Rewrite the records below, substituting "Copy" for each "Transcribe" and leaving everything else unchanged.

# START OF Material supplied

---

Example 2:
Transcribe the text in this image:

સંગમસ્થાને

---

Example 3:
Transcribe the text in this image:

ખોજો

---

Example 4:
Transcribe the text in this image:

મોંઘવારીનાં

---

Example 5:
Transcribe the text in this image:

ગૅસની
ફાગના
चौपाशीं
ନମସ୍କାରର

# END OF Material supplied

## Reply to the exercise
---

Example 2:
Copy the text in this image:

સંગમસ્થાને

---

Example 3:
Copy the text in this image:

ખોજો

---

Example 4:
Copy the text in this image:

મોંઘવારીનાં

---

Example 5:
Copy the text in this image:

ગૅસની
ફાગના
चौपाशीं
ନମସ୍କାରର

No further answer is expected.